What’s worse, substance abuse patterns become more common as teenagers grow older, often leading to years of struggle with addiction on top of one’s battle with mental illness. Substance abuse among teens with mental illness commonly contributes to increased risk of poor physical and mental health outcomes, researchers at the University of Sydney’s Brain and Mind Research Institute said.

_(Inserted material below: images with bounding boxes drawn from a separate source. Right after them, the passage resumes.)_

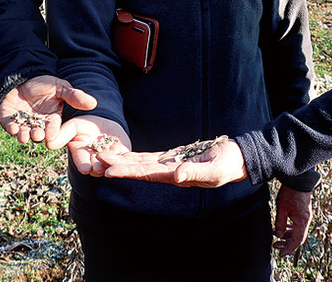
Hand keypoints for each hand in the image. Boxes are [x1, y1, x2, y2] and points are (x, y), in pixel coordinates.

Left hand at [0, 75, 96, 145]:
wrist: (22, 77)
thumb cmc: (43, 83)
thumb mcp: (60, 87)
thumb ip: (74, 96)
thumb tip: (94, 103)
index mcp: (51, 119)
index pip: (53, 128)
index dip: (52, 132)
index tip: (51, 135)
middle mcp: (38, 124)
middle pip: (38, 134)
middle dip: (37, 136)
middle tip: (37, 136)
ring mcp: (23, 122)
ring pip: (24, 133)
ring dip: (24, 136)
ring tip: (24, 136)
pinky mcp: (8, 119)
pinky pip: (9, 125)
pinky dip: (10, 128)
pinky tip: (12, 128)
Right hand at [58, 115, 131, 175]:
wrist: (104, 121)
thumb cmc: (85, 124)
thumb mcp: (73, 126)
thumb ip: (64, 134)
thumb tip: (49, 143)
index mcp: (81, 154)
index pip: (81, 160)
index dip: (83, 164)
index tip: (86, 169)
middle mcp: (95, 159)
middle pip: (96, 165)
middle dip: (97, 168)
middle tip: (98, 169)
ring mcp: (109, 158)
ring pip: (110, 164)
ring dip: (110, 165)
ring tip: (111, 165)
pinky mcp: (123, 154)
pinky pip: (125, 158)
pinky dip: (125, 160)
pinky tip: (126, 160)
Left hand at [99, 136, 247, 187]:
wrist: (238, 157)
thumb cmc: (228, 164)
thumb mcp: (214, 170)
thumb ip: (195, 173)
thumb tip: (176, 176)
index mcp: (176, 176)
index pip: (146, 174)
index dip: (127, 171)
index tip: (109, 170)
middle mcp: (168, 172)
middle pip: (137, 168)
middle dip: (116, 164)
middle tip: (94, 160)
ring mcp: (169, 165)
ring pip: (140, 162)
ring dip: (121, 160)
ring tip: (101, 156)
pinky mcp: (172, 157)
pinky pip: (149, 157)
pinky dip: (134, 156)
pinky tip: (122, 155)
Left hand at [273, 185, 312, 257]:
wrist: (299, 179)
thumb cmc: (290, 193)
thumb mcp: (282, 209)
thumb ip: (280, 224)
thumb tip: (278, 236)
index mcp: (302, 222)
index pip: (296, 241)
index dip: (288, 249)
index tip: (280, 254)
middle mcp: (306, 220)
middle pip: (298, 238)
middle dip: (287, 244)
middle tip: (275, 246)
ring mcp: (306, 216)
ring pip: (298, 231)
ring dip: (288, 236)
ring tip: (277, 237)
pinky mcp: (304, 212)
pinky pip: (299, 225)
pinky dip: (291, 229)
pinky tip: (284, 227)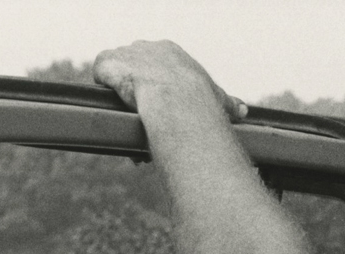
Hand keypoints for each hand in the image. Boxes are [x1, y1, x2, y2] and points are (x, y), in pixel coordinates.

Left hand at [94, 40, 246, 119]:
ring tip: (130, 114)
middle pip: (136, 68)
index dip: (157, 87)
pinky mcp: (108, 61)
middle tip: (145, 115)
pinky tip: (114, 104)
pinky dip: (106, 88)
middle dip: (138, 90)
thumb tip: (242, 110)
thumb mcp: (217, 99)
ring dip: (121, 92)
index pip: (158, 68)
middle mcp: (147, 47)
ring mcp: (126, 52)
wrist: (175, 99)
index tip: (160, 106)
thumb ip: (226, 102)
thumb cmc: (199, 101)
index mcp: (171, 52)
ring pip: (119, 73)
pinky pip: (101, 74)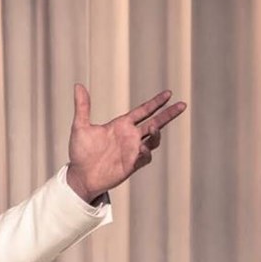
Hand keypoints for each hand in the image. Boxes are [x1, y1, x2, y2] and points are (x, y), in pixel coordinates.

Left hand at [66, 83, 186, 203]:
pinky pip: (145, 157)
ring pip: (153, 139)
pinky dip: (146, 151)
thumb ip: (82, 107)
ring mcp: (132, 150)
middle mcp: (130, 136)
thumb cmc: (80, 152)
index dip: (156, 103)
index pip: (143, 111)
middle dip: (168, 114)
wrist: (80, 176)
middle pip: (155, 123)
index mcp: (121, 125)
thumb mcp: (80, 127)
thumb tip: (78, 85)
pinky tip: (142, 148)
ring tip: (153, 126)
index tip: (169, 93)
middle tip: (182, 105)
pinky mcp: (132, 164)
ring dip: (156, 133)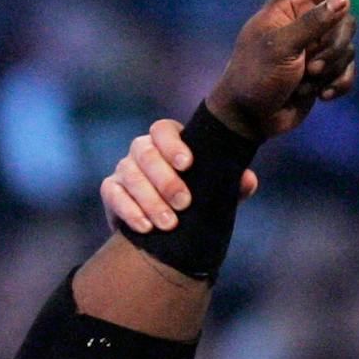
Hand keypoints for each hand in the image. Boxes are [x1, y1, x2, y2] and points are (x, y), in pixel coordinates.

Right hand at [102, 118, 259, 233]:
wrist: (168, 227)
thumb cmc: (196, 201)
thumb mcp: (215, 192)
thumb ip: (232, 184)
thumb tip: (247, 180)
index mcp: (167, 141)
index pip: (162, 130)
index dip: (173, 145)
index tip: (188, 164)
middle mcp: (142, 150)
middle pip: (145, 153)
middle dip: (164, 179)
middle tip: (183, 203)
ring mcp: (124, 169)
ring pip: (130, 175)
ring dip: (150, 201)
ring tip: (169, 223)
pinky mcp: (111, 190)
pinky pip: (113, 194)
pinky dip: (130, 211)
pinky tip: (146, 228)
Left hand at [205, 0, 358, 140]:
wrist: (249, 119)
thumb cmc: (255, 78)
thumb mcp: (280, 48)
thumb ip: (313, 23)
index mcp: (290, 7)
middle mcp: (305, 22)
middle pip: (346, 21)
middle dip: (334, 49)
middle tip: (310, 69)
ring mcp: (315, 46)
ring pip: (349, 48)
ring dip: (330, 70)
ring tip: (305, 84)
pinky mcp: (324, 70)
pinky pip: (348, 69)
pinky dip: (339, 84)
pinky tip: (323, 96)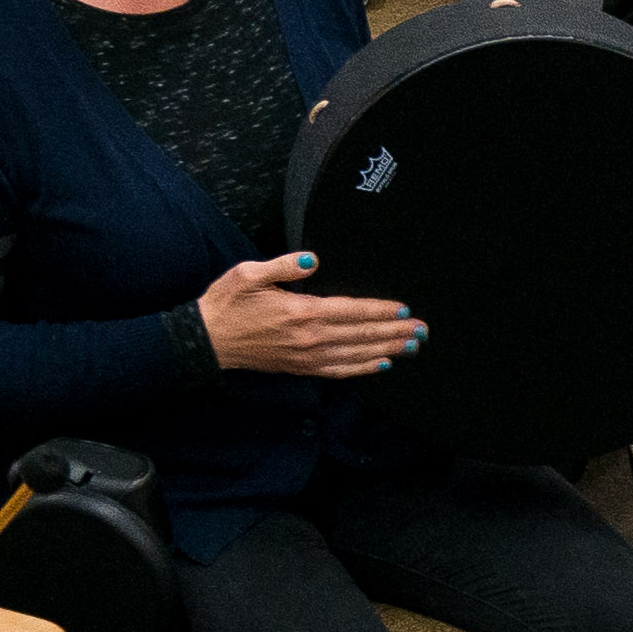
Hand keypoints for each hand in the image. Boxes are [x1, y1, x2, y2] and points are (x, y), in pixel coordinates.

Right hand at [195, 249, 422, 377]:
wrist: (209, 339)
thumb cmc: (228, 303)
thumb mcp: (249, 274)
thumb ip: (284, 266)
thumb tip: (314, 261)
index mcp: (301, 312)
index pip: (351, 311)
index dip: (380, 311)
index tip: (405, 310)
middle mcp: (309, 338)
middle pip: (361, 334)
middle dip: (394, 332)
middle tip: (423, 331)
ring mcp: (306, 356)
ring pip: (356, 354)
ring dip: (386, 349)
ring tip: (412, 346)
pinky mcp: (300, 368)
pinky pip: (339, 370)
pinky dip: (362, 368)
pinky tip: (381, 364)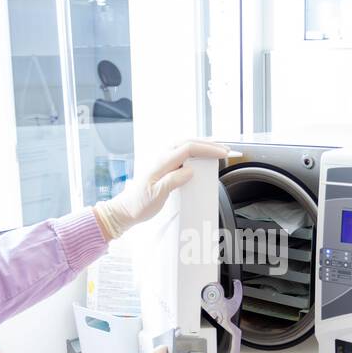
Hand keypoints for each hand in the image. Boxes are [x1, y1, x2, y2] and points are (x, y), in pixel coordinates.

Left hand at [94, 141, 236, 238]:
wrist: (125, 210)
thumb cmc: (139, 204)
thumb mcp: (156, 195)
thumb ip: (173, 180)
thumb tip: (190, 170)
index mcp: (161, 162)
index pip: (188, 148)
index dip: (207, 149)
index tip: (222, 153)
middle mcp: (162, 158)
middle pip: (189, 142)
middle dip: (209, 144)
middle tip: (225, 149)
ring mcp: (162, 161)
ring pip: (185, 145)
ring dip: (202, 146)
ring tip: (217, 149)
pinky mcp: (163, 166)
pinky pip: (182, 153)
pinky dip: (195, 152)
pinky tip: (201, 156)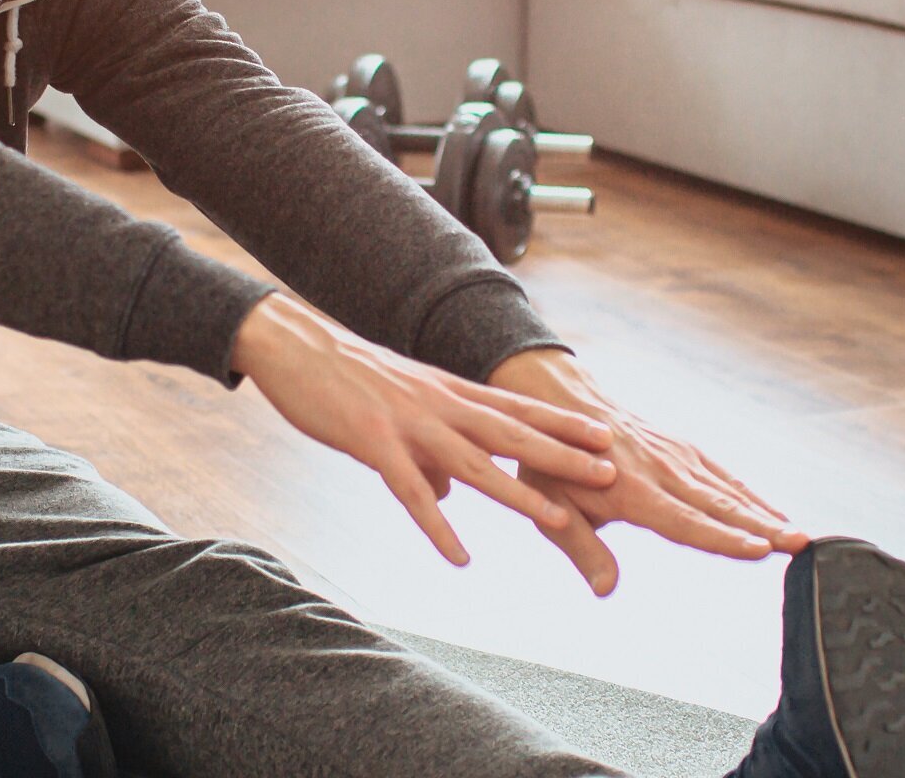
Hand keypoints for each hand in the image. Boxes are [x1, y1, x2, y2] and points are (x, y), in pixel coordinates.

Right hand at [230, 294, 620, 565]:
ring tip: (560, 521)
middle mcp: (440, 405)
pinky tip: (460, 558)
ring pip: (475, 463)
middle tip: (610, 474)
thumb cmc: (346, 380)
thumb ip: (429, 454)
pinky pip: (412, 492)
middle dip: (563, 455)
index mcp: (449, 393)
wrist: (294, 347)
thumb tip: (444, 496)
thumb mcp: (399, 412)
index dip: (563, 423)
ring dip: (520, 493)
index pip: (517, 407)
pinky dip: (439, 526)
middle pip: (513, 434)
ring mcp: (410, 424)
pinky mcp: (374, 444)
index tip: (607, 436)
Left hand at [491, 349, 808, 595]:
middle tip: (801, 545)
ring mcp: (677, 457)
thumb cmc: (553, 462)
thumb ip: (584, 550)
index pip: (686, 522)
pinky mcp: (682, 449)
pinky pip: (722, 474)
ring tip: (799, 536)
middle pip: (720, 508)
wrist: (559, 401)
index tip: (760, 549)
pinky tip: (773, 511)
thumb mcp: (552, 509)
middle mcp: (663, 472)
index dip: (724, 539)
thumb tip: (605, 590)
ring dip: (766, 514)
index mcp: (633, 492)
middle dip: (764, 528)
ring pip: (728, 491)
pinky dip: (751, 493)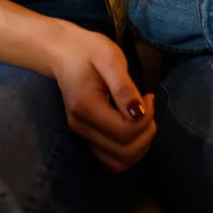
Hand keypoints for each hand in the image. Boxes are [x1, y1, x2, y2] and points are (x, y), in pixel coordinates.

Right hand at [46, 21, 155, 172]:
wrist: (63, 52)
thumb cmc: (88, 50)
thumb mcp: (110, 58)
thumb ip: (124, 87)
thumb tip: (139, 112)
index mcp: (86, 107)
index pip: (125, 132)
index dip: (146, 119)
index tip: (149, 96)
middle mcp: (81, 127)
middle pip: (124, 153)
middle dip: (146, 134)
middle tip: (148, 108)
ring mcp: (82, 135)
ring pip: (118, 163)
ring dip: (140, 146)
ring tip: (143, 118)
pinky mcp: (87, 137)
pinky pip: (112, 158)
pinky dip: (130, 149)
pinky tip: (134, 125)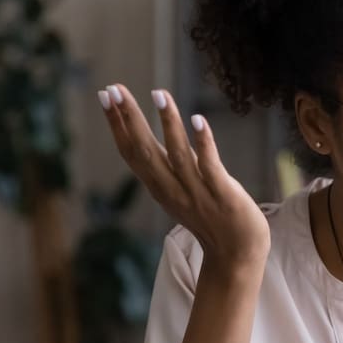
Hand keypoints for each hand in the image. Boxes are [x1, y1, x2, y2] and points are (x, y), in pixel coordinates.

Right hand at [98, 84, 269, 268]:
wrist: (237, 254)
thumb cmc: (210, 218)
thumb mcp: (178, 192)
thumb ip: (165, 168)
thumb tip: (147, 139)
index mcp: (160, 187)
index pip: (131, 152)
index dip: (117, 124)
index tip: (105, 95)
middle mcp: (173, 189)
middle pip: (145, 150)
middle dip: (129, 118)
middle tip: (114, 89)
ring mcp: (197, 192)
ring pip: (178, 154)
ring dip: (167, 123)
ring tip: (158, 93)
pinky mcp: (223, 194)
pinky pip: (210, 166)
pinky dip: (203, 144)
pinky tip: (198, 120)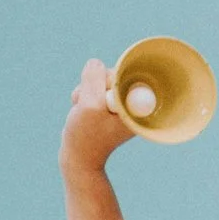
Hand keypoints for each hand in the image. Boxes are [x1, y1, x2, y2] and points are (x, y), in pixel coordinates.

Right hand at [61, 59, 134, 176]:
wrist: (79, 157)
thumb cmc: (87, 135)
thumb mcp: (90, 105)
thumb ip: (94, 81)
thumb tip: (96, 62)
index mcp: (139, 106)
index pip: (128, 75)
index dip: (108, 80)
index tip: (101, 98)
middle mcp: (133, 103)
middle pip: (114, 74)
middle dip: (94, 85)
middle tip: (89, 104)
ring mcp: (120, 104)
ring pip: (100, 80)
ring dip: (86, 91)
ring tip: (84, 110)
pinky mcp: (108, 104)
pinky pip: (93, 88)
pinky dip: (83, 95)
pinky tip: (81, 109)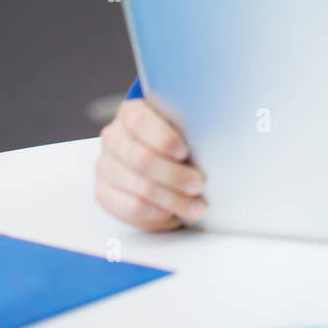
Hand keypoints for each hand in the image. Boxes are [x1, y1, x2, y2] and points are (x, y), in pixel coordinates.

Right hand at [95, 99, 205, 230]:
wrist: (157, 150)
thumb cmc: (177, 135)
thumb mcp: (183, 122)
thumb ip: (191, 123)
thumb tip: (223, 131)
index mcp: (131, 112)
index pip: (140, 122)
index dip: (163, 138)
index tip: (185, 151)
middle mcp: (114, 137)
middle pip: (141, 159)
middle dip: (174, 175)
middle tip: (199, 184)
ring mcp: (106, 166)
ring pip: (139, 189)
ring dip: (173, 201)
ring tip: (197, 207)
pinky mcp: (104, 192)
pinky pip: (130, 209)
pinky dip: (156, 215)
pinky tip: (175, 216)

More than 2,000 participants between the ages 12 to 30, involved in a national mental health program, took part in the study. The study found 12 percent of participants ages 12 to 17 consumed alcohol at least once a week, compared with 39 percent of those ages 18 and 19, and almost half of those ages 20 to 30. The younger the teen, the more frequent the use, being twice as likely to drink alcohol every week compared to their peers in the general population.

About 7%t of teens used marijuana at least once a week, compared with 14% of those ages 18 and 19, and 18% of those between ages 20 to 30. An estimated 23% of teens smoked cigarettes daily, compared with 36 percent of older teens, and 41% of those between 20 and 30.

“Traditionally there have been mental health services, and substance abuse services, but both have been quite separate. Our study shows that we need to integrate mental health interventions with substance use interventions in order to help at-risk young people,” lead researcher Dr. Daniel Hermens said in a news release. “There is a lot of evidence for the co-morbidity of mental health problems and substance misuse. More people have both mental health and substance use problems than either alone – in other words, it’s the rule rather than the exception.”

The findings are published in the British Medical Journal Open.